Fiction by Ronnie K. Stephens
Billy and I climbed up onto one of the many large hay bales dottin’ the west pasture. The tight swirl of golden grass looked somethin’ like a fat slice of pumpkin roll in the risin’ sun. It was plenty wide for the two of us to stretch our legs out and scan the fields. Barbed-wire fences marked the property lines on all sides.
I snapped off a piece of the hay and began to chew it. Rays of orange and pink bounced off the mornin’ dew that still glazed each bale. Hay always smells the best at dawn, when it’s just a little damp and startin’ to warm up. It’s an odd smell, hard to describe. Kind of like the smell of molasses and barley. The only real way to understand is to taste it. For me, it tastes like home.

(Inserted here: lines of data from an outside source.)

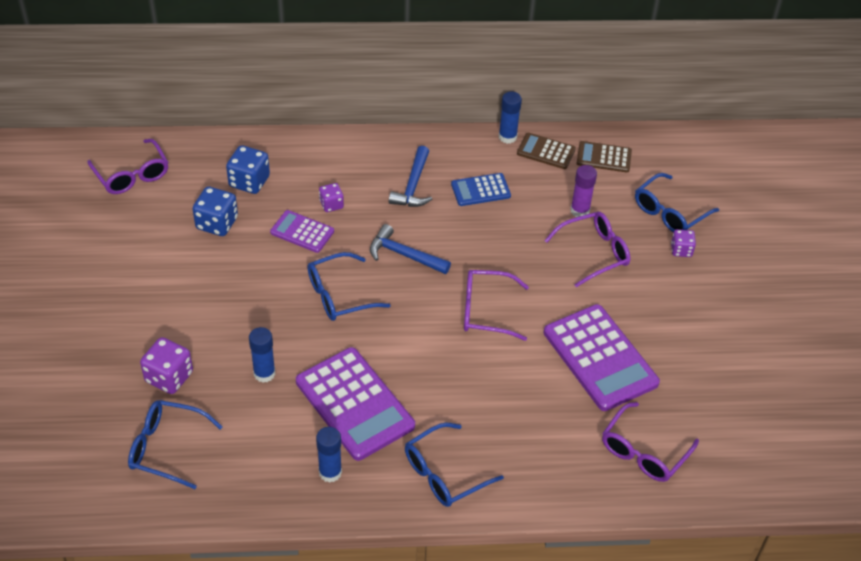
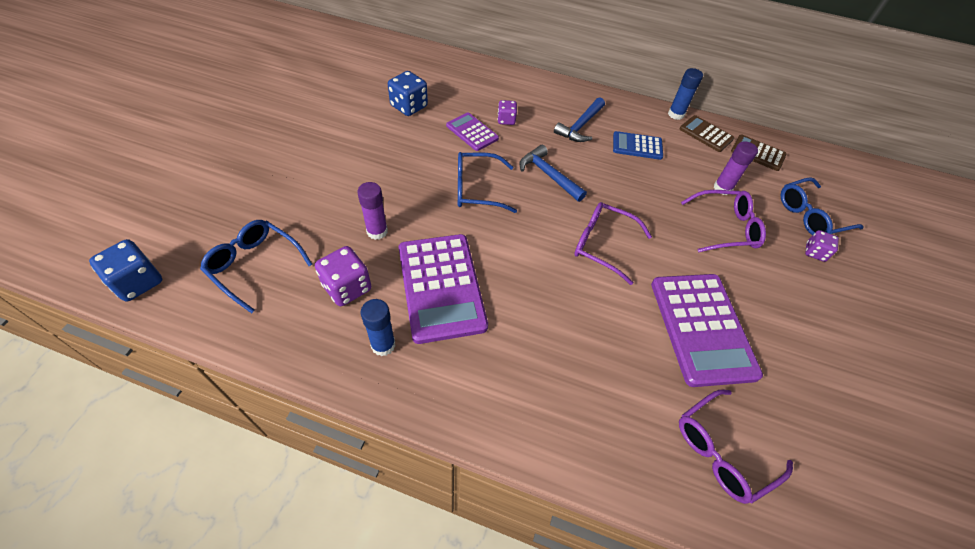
camera: 20 degrees right, 5 degrees up
(131, 174) = (367, 57): purple glasses -> none
(169, 377) = (297, 207): purple dice -> purple dice (347, 287)
(249, 182) = (450, 86): blue dice -> blue dice (138, 282)
(264, 373) = (377, 231): blue glue stick -> purple glue stick
(445, 473) = (495, 390): blue glasses -> none

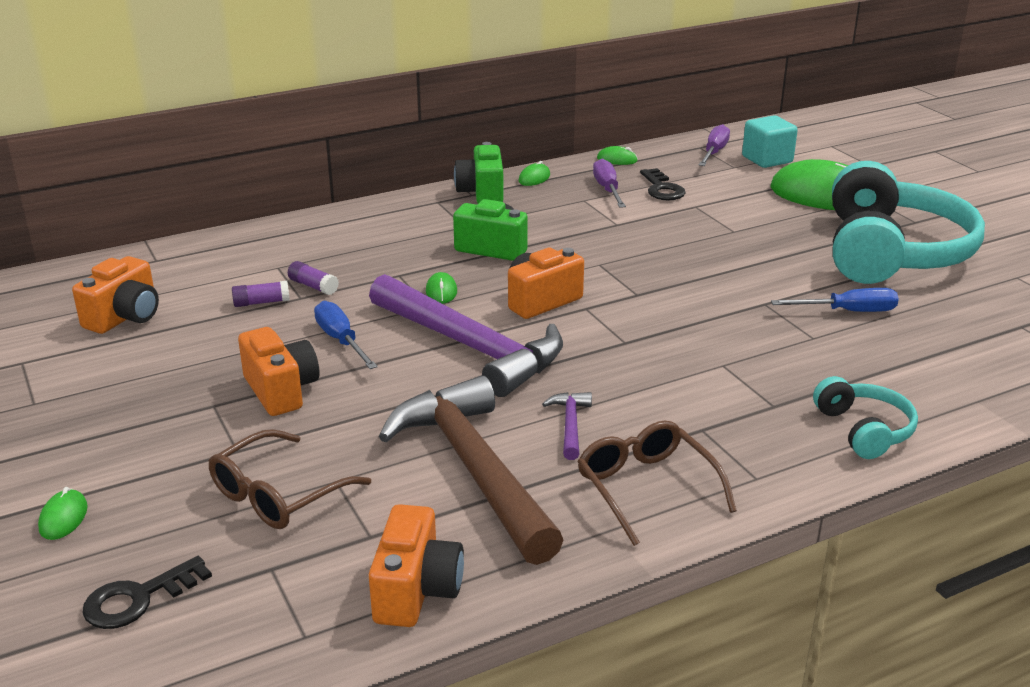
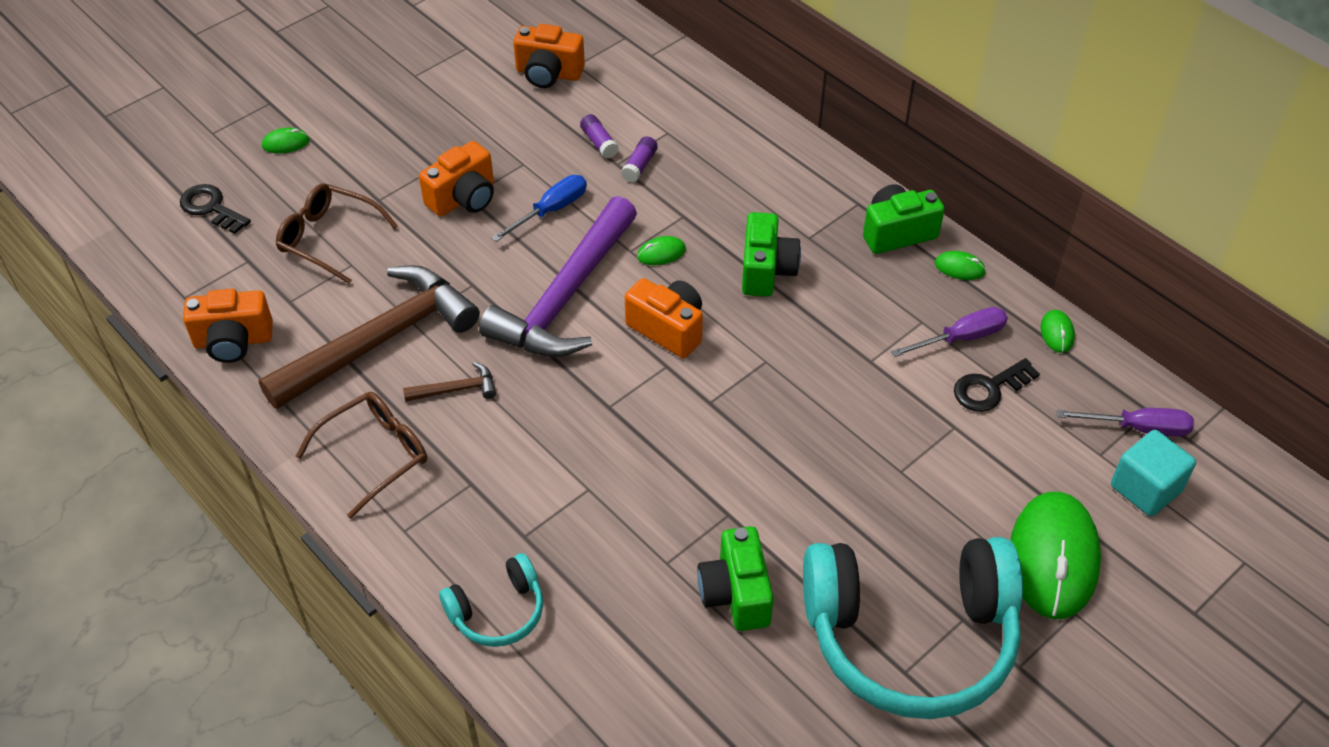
camera: 75 degrees right, 20 degrees up
(570, 425) = (456, 389): purple hammer -> brown hammer
(848, 311) = (736, 593): blue screwdriver -> green camera

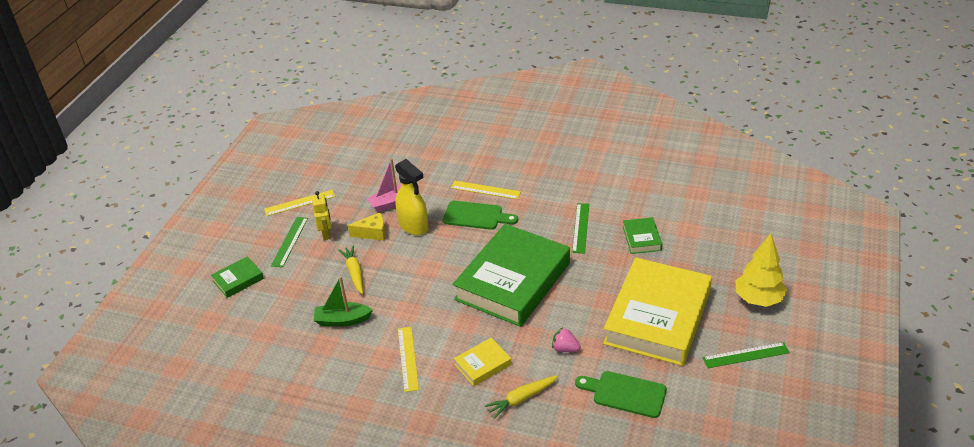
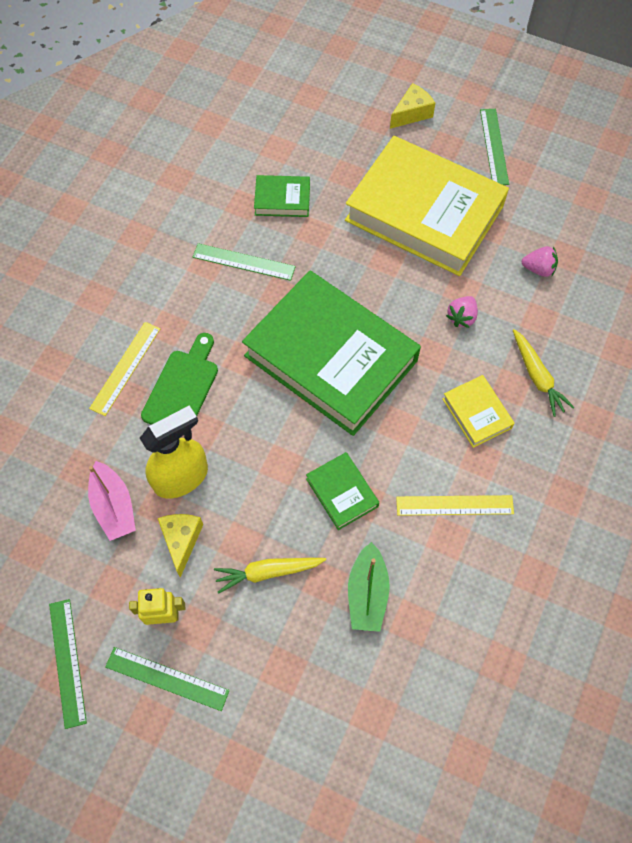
camera: 85 degrees left, 25 degrees up
(238, 280) = (243, 768): green book -> green book (342, 493)
(299, 203) = (67, 662): yellow ruler -> green ruler
(625, 394) = (538, 269): green cutting board -> pink strawberry
(758, 299) = (412, 113): yellow tree -> yellow cheese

“Sun’s almost up,” Billy said, breakin’ the silence.
“Gonna be a hot one.”
“Reckon Uncle Amos’ll let us go down to the lake this afternoon?”
“Well, we ain’t got but one or two loads this mornin’. Let’s git to it and see if we cain’t finish early.”
“Race ya to the barn,” Billy hollered, jumpin’ from the bale and landin’ with a thud.
“Nah,” I replied, but Billy was already runnin’ hard as he could. I took off after him, careful to avoid the cow patties scattered like mines. Nothin’s worse than startin’ off yer work day with that sour mash all over yer jeans. I caught up to Billy just as we reached the barn. It was a big, bright red barn with a Texas flag painted on the loft door. From the road the flag looked real, seemed almost to ripple in the wind.
I always gave Amos a hard time for paintin’ the damn thing red. “Are we makin’ sure the folks drivin’ by know we’re true country?” I used to ask. Not that anybody wondered. In the front lawn were piles of cow skulls and old saw blades. Amos painted western scenes and sold ’em either to the ones holdin’ on to their roots or to the city folk that got lost and happened by.
“Whaddaya make of ’im?” Billy asked, pointin’ to the boar Jack had given to us a few weeks ago. Jack had caught him diggin’ up roots in the garden, but he didn’t have a pen free to keep him in. Jack lived just up the road and came by most every day to chat with Amos and feed the pig.
“I make some ham and bacon for breakfast, ribs for dinner, and pot roast for supper. Why? Whadda you make of him?”
“Billy? Jimmy?” another voice called. “You two down there?”
“Yessir, Uncle Amos,” I replied.
“Well, git on up here and help me with these bales.”
“Yessir,” Billy said, as we each took hold of a wooden ladder and climbed up. “How many loads we got today?”
“Two gotta be hauled down to Rebecca’s place, and Jack said he could use a few bales.”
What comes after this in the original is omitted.